7.7. Automated Meshing for Internal Flow

This tutorial shows how to create a mesh for internal flow using the automated meshing process.

7.7.1. Geometry

As shown in Fig. 7.7.1, the geometry is a wind tunnel enclosing a sphere that is supported by four cylindrical struts. The corresponding CSM file is provided, so the readers can easily reconstruct the geometry on their local machines.

Several details are worth emphasizing in the CSM file:

1. For internal flow, a single solid body representing the fluid must be provided to the automated meshing process. To do this, once the wind tunnel (box) and the sphere with struts are constructed, the next step is to subtract the sphere and struts from the wind tunnel.

2. Fig. 7.7.1 shows the faceName and groupName attributes on the faces of the wind tunnel. In general faces with the same faceName will be treated as the same surface patch for assigning surface (maxEdgeLength) and volume (firstLayerThickness) mesh attributes. Conversely, the user can set different surface and volume mesh attributes for faces with a different faceName. Faces with the same groupName will be considered as the same boundary when exporting the CGNS file.

Fig. 7.7.1 Sphere in wind tunnel, geometry with face attributes. sideNegY is hidden to show the interior of the wind tunnel.

7.7.2. Surface Mesh

The surfaceMesh.json is provided as follows:

{
    "maxEdgeLength": 1, 
    "curvatureResolutionAngle": 15,
    "growthRate": 1.2,
    "faces": {
        "sphere": {"maxEdgeLength": 0.1},
        "strut":  {"maxEdgeLength": 0.01}
    }
}

Noteworthy details in this surfaceMesh.json:

1. The global maxEdgeLength governs the mesh size on all faces.

2. In subsection faces, users can define local maxEdgeLength for the sphere and struts, overwriting the global maxEdgeLength.

7.7.3. Volume Mesh

The volumeMesh.json is provided as follows:

{
    "refinementFactor": 1.0,
    "volume": {
        "firstLayerThickness": 1e-6,
        "growthRate": 1.2
    },
    "farfield": {
        "type": "user-defined"
    },
    "faces": {
        "floor": {
            "type": "aniso",
            "firstLayerThickness": 1e-5
        },
        "ceiling": {
            "type": "none"
        },
        "adjacent2floor": {
            "type": "projectAnisoSpacing"
        }
    }
}

Regarding the volumeMesh.json above, please note that:

1. farfield is set as user-defined, indicating that the user already provided the “farfield” geometry, which is the wind tunnel box in this example.

2. In the faces subsection, the keys should match the attribute faceName in the CSM file.

   • By default, all faces are treated as aniso and the global firstLayerThickness is applied.

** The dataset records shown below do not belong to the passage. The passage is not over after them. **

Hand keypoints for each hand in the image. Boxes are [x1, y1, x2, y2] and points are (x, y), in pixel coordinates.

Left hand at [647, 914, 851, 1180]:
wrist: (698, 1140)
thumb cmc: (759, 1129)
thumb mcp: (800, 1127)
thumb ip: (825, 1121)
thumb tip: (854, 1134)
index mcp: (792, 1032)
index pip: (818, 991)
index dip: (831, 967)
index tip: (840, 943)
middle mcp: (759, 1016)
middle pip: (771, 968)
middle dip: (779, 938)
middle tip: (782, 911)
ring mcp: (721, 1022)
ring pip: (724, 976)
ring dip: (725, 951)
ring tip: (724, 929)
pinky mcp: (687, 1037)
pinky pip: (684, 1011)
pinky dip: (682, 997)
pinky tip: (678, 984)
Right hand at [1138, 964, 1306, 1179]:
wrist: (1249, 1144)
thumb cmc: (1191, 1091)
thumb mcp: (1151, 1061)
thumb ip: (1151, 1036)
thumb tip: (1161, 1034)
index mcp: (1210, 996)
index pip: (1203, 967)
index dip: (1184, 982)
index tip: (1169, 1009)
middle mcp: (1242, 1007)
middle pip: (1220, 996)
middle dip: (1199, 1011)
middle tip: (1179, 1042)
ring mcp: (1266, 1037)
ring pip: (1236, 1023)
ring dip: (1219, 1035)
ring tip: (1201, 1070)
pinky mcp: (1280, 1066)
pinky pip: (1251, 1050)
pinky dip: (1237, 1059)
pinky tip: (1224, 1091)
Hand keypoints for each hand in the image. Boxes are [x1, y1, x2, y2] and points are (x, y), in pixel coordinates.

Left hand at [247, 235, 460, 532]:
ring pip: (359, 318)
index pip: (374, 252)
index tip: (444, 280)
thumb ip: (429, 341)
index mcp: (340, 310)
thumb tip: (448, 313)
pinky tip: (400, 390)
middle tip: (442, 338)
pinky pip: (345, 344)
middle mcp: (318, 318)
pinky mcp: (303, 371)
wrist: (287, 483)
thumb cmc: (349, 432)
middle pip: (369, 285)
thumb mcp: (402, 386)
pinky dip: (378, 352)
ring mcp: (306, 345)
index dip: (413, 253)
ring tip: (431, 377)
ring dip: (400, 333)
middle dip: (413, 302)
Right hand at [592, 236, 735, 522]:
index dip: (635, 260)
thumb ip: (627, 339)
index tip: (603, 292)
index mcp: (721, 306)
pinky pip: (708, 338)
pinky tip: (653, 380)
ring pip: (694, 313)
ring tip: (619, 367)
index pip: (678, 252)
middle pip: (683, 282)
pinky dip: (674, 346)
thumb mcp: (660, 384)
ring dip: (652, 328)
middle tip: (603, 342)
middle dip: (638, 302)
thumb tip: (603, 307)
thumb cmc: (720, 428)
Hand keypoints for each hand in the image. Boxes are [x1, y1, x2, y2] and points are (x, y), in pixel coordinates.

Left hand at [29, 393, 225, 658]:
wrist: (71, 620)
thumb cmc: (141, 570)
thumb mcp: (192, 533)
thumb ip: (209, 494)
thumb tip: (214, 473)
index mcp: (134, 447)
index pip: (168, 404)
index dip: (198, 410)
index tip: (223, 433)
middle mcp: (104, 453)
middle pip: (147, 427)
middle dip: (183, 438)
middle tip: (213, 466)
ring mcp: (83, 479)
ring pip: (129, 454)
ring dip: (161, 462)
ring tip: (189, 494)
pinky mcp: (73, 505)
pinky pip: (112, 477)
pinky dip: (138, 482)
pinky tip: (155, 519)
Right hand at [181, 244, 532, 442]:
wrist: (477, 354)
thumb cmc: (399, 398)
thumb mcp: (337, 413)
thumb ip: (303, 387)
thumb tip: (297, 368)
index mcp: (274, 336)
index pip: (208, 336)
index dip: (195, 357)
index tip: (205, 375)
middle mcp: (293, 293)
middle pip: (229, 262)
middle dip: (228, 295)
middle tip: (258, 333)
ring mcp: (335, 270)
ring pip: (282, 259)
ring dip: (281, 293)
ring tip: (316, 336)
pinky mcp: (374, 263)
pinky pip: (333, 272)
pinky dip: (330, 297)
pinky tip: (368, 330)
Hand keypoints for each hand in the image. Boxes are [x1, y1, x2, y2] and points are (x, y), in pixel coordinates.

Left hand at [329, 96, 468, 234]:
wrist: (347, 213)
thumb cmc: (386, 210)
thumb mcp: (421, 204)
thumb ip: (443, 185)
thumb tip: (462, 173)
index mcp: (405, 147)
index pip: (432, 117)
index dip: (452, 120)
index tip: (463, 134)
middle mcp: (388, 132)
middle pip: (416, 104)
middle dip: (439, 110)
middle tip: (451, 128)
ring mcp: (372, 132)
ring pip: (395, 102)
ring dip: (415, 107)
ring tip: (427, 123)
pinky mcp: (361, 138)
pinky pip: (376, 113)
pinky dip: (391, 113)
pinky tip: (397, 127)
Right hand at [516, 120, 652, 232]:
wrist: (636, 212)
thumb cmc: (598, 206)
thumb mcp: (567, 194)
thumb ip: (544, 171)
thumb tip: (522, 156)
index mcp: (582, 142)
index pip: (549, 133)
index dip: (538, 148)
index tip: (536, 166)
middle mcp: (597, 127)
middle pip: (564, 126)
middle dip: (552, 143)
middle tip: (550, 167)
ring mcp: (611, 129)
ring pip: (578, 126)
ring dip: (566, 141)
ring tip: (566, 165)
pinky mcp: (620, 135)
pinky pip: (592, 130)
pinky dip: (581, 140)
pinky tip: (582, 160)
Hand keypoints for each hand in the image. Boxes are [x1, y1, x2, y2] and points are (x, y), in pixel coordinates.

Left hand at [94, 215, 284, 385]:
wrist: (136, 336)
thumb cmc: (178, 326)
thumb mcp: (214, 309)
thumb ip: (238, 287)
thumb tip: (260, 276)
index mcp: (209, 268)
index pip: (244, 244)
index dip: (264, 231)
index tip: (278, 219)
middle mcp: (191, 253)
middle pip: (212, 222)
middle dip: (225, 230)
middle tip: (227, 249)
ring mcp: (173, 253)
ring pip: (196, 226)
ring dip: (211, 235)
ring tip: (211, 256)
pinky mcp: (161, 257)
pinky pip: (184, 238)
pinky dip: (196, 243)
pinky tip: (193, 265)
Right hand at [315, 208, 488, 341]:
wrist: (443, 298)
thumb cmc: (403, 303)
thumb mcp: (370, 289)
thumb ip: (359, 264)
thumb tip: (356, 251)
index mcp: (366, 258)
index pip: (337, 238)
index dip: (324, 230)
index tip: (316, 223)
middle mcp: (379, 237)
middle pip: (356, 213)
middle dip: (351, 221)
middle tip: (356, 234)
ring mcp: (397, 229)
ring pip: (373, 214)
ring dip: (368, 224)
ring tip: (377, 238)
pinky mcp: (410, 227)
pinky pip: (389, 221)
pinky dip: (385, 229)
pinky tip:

   • The floor is set as aniso, so the local firstLayerThickness 1e-5 overwrites the global value of 1e-6. The first layer thicknesses provided here are just for illustration. The users need to adjust these values according to the target \(y^+\) in their simulations.

   • The ceiling is set as none, hence the anisotropic layers won’t be grown from the ceiling. Meanwhile, the surface mesh on the ceiling remains unaltered when generating the volume mesh.

   • The faces adjacent to the floor adjacent2floor are set as projectAnisoSpacing. The surface mesh on those faces is updated when populating the volume mesh. As shown in Fig. 7.7.2, the “spacing” of anisotropic layers grown from the floor are “projected” onto the faces adjacent to the floor.

Fig. 7.7.2 Sphere in wind tunnel, populated volume mesh.